Problem requirements: Report every line of the records that contains the word "lines".

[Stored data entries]
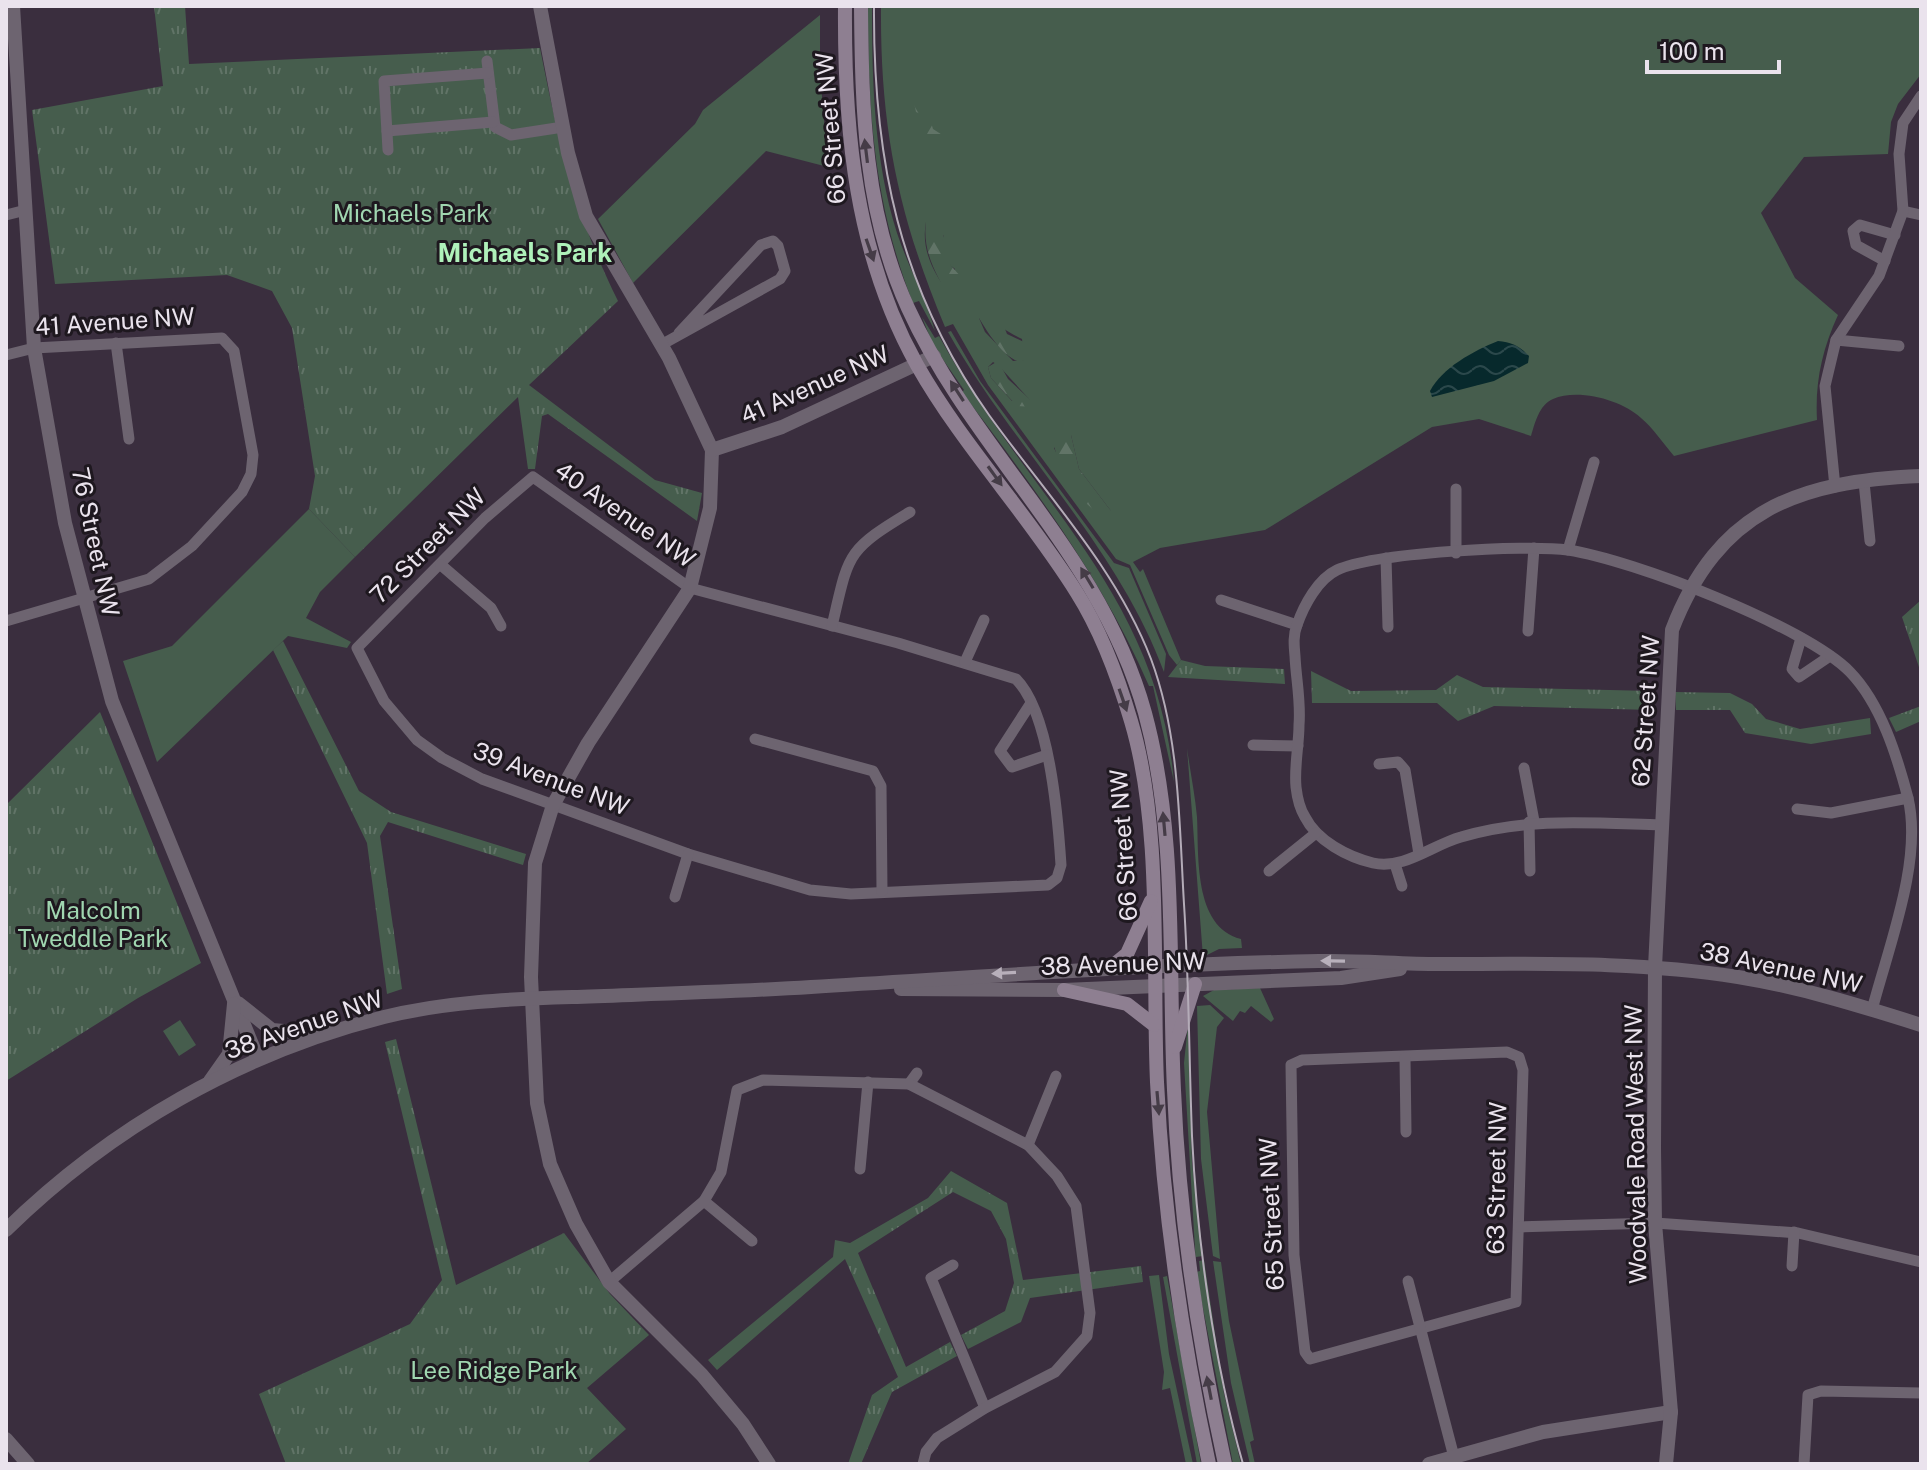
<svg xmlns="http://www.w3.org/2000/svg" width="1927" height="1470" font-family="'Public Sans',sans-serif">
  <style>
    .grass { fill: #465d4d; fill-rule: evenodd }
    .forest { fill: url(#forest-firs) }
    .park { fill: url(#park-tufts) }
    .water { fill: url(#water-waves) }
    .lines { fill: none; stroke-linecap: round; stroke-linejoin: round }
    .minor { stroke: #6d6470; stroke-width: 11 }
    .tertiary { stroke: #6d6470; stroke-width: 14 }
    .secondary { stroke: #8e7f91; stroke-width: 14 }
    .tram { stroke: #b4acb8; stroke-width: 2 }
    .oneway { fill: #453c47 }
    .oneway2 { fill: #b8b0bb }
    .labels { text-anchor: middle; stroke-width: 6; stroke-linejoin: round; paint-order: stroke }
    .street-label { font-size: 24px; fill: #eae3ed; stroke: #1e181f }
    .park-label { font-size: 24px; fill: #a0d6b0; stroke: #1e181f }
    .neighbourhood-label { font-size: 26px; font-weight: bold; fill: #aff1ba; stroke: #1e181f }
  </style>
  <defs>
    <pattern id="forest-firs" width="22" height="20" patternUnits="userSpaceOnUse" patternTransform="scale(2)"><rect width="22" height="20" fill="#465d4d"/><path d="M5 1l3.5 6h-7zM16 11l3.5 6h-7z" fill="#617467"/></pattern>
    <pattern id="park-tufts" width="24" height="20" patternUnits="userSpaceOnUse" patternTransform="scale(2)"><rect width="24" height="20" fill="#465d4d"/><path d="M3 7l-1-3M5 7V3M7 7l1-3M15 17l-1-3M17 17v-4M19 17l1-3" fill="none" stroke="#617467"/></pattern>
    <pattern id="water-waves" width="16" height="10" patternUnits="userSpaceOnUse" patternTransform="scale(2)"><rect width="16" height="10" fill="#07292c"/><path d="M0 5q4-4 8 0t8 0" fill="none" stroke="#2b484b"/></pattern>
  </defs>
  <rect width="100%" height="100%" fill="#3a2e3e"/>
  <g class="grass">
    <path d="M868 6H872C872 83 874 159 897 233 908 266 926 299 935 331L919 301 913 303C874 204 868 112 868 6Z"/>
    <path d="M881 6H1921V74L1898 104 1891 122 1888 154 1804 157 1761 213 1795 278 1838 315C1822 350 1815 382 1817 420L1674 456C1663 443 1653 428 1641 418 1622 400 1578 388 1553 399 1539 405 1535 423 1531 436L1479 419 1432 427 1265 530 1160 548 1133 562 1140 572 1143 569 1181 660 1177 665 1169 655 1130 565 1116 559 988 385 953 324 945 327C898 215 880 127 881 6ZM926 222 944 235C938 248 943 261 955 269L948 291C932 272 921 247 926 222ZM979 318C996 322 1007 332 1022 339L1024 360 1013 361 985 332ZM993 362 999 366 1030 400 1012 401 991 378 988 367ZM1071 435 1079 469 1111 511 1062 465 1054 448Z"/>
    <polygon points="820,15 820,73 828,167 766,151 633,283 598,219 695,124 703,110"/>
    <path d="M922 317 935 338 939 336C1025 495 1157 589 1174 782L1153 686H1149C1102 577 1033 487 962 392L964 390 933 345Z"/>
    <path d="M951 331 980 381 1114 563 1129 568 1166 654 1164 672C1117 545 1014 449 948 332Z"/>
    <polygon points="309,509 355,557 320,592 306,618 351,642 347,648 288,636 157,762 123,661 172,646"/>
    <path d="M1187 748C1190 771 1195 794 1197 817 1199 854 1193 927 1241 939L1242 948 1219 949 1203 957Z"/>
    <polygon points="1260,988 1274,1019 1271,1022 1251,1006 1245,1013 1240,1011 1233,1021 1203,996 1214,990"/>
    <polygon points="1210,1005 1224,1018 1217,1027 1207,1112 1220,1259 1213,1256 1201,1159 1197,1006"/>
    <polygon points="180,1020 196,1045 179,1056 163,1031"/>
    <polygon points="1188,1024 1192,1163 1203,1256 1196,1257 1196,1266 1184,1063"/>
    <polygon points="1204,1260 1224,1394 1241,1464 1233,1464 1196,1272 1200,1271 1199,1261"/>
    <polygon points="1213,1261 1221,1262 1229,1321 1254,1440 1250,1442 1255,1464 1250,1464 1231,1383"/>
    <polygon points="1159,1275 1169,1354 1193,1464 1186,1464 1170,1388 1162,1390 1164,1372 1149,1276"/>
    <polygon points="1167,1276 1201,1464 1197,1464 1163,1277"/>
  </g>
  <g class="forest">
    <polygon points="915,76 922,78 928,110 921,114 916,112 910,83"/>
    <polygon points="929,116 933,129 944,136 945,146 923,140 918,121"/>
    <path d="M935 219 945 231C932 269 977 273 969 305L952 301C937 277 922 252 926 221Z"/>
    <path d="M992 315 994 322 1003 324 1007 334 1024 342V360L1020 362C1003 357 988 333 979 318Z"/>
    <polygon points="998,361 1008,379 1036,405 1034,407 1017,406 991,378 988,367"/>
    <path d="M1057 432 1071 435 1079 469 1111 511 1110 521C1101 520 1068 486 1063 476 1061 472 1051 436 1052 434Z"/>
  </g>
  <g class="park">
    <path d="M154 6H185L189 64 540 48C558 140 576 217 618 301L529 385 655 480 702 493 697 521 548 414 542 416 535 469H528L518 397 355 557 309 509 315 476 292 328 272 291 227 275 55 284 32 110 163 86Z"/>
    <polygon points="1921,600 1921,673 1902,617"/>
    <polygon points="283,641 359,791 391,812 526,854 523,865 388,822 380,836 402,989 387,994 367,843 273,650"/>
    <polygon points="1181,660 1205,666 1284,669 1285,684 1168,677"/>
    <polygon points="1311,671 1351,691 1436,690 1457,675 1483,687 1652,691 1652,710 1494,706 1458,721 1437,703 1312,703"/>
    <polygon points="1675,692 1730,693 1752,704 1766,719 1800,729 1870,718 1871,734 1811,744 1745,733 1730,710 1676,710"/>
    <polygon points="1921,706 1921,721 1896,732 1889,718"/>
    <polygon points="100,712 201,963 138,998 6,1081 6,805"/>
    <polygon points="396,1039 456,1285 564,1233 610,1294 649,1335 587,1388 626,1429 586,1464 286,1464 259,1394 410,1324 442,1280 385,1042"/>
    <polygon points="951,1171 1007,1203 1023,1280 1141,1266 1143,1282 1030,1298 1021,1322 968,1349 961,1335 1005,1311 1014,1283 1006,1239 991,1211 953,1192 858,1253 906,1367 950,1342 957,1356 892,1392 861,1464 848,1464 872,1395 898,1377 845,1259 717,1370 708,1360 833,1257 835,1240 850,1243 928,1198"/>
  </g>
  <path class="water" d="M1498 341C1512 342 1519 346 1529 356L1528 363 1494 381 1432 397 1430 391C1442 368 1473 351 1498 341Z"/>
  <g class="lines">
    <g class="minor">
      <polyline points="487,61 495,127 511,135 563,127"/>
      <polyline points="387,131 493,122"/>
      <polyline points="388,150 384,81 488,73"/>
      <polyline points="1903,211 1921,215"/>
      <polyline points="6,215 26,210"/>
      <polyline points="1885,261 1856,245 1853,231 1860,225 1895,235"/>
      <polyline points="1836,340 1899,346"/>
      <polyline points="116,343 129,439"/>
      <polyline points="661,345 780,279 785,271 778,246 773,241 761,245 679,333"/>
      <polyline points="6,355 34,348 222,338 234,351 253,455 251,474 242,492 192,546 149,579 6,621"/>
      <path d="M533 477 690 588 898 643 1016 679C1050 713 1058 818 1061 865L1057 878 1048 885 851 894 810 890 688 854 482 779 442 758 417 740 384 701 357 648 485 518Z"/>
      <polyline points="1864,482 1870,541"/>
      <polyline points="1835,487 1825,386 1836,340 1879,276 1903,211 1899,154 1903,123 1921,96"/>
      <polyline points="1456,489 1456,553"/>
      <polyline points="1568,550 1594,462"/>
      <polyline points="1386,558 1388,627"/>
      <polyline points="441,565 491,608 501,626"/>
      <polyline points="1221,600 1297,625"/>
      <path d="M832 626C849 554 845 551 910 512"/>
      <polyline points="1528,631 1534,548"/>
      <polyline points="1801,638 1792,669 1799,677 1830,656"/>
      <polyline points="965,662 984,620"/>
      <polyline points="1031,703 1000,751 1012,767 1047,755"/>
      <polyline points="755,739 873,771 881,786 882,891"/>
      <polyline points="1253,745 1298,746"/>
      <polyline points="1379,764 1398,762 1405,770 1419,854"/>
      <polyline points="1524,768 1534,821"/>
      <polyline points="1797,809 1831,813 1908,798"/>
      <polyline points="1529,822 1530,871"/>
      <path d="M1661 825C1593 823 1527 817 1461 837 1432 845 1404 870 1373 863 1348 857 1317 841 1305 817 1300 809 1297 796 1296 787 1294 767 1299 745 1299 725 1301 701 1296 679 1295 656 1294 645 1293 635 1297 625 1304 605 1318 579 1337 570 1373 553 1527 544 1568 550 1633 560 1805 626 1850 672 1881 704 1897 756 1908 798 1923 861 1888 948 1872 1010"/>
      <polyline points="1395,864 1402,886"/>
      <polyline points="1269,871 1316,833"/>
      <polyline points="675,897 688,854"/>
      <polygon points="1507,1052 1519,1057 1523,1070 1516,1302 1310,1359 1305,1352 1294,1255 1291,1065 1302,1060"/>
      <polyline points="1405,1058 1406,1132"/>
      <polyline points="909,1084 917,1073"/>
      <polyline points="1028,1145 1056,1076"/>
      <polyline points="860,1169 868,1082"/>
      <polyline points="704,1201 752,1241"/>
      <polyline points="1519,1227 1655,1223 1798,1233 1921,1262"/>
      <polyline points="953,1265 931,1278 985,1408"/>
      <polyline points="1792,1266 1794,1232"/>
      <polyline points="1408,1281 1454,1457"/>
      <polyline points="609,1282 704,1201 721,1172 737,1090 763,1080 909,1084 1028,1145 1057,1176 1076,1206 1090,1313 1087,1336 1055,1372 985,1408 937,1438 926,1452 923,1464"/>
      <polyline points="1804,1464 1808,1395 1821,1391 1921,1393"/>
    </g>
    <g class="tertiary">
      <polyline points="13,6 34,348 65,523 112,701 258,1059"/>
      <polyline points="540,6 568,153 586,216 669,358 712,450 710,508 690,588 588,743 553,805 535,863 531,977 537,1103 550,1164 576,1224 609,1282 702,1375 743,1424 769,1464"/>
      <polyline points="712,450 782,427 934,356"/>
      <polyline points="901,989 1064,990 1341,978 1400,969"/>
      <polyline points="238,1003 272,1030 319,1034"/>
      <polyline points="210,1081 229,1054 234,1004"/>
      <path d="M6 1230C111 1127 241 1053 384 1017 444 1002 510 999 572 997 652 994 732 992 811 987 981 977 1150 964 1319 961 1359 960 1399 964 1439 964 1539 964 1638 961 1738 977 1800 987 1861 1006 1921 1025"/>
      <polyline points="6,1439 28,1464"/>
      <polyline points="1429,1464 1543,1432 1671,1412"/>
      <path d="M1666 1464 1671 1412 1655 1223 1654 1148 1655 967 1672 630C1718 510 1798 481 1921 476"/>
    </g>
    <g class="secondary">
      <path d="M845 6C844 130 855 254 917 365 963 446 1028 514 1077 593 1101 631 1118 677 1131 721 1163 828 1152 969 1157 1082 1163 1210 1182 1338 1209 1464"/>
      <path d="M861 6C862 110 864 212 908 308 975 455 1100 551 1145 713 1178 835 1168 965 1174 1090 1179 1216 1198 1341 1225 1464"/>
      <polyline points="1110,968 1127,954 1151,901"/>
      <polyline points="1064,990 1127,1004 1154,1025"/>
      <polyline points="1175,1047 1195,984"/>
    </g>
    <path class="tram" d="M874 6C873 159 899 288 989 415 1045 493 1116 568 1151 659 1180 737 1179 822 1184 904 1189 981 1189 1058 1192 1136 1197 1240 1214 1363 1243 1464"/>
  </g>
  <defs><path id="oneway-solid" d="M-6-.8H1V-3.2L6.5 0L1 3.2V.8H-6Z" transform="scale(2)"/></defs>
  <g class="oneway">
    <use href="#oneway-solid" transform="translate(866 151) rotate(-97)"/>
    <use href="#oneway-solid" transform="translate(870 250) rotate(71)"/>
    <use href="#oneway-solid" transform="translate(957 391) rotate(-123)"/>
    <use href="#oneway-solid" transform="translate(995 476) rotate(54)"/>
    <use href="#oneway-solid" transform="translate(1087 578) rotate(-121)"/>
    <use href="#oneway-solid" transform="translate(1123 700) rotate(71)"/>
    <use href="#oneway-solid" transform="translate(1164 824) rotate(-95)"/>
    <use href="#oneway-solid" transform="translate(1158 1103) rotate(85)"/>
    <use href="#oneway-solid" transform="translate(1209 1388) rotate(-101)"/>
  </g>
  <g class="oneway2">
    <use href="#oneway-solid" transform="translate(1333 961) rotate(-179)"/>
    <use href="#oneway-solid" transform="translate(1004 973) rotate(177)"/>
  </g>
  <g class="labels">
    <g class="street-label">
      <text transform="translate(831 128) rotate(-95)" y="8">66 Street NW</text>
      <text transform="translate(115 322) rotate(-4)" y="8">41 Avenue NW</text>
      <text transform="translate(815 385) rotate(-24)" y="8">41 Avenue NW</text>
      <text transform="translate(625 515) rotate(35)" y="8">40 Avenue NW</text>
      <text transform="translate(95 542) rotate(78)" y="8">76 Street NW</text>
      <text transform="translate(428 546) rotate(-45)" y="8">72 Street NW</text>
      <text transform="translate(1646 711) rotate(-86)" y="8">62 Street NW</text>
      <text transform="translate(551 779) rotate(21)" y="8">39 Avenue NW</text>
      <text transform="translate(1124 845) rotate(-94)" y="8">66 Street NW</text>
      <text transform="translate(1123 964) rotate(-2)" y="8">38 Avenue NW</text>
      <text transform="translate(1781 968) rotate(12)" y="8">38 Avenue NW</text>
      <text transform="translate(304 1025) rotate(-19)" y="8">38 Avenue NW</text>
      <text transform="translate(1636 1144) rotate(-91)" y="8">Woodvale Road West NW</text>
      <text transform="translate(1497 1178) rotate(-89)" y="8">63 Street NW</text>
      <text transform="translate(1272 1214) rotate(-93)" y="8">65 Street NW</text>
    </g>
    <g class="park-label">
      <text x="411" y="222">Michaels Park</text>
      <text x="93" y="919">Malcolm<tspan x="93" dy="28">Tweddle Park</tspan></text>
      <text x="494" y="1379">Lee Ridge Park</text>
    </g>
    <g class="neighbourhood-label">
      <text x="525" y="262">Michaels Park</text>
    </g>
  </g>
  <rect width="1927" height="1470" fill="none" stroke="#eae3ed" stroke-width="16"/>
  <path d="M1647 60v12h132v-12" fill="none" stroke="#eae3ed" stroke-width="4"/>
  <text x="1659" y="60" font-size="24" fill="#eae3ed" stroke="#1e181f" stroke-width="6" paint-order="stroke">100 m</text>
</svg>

Answer to this exercise:
    .lines { fill: none; stroke-linecap: round; stroke-linejoin: round }
  <g class="lines">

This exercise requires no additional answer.